→ **ASSIGNMENT**: Filter the entries that follow, copying every line in which the word "事件是否符合某些条件的布尔值" appears.

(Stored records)
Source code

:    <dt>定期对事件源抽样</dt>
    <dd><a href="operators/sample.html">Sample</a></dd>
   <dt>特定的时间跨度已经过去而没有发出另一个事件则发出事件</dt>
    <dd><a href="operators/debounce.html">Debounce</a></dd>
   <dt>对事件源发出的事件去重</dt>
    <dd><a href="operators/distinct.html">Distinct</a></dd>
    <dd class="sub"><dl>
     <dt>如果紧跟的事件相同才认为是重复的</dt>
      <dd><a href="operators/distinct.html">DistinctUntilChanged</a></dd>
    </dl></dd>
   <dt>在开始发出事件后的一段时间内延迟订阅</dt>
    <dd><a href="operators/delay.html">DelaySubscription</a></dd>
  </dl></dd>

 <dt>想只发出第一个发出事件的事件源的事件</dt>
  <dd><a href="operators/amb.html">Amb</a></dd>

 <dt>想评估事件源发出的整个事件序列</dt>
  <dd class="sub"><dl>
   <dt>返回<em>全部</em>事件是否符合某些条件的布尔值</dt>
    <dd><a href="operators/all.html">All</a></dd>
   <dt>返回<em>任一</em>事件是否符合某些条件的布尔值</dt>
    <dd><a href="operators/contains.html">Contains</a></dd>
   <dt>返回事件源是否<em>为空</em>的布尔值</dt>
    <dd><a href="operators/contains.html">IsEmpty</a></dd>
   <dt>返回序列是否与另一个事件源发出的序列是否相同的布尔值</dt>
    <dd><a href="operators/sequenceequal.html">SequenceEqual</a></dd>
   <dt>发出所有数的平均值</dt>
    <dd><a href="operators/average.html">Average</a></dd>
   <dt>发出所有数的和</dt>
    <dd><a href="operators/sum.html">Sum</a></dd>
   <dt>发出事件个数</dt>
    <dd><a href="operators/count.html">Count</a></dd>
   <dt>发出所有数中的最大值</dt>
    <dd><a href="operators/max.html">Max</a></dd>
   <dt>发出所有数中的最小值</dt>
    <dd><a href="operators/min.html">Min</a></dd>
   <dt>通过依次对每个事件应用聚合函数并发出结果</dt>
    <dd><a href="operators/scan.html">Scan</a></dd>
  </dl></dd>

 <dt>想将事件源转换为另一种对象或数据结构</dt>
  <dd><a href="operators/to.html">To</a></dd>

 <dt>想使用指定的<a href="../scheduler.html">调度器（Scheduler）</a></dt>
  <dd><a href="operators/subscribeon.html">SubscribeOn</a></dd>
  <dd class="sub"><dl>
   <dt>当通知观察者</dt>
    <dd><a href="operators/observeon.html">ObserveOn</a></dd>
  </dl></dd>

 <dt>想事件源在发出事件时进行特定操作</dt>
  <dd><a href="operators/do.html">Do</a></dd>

→ **REPLY**:
   <dt>返回<em>全部</em>事件是否符合某些条件的布尔值</dt>
   <dt>返回<em>任一</em>事件是否符合某些条件的布尔值</dt>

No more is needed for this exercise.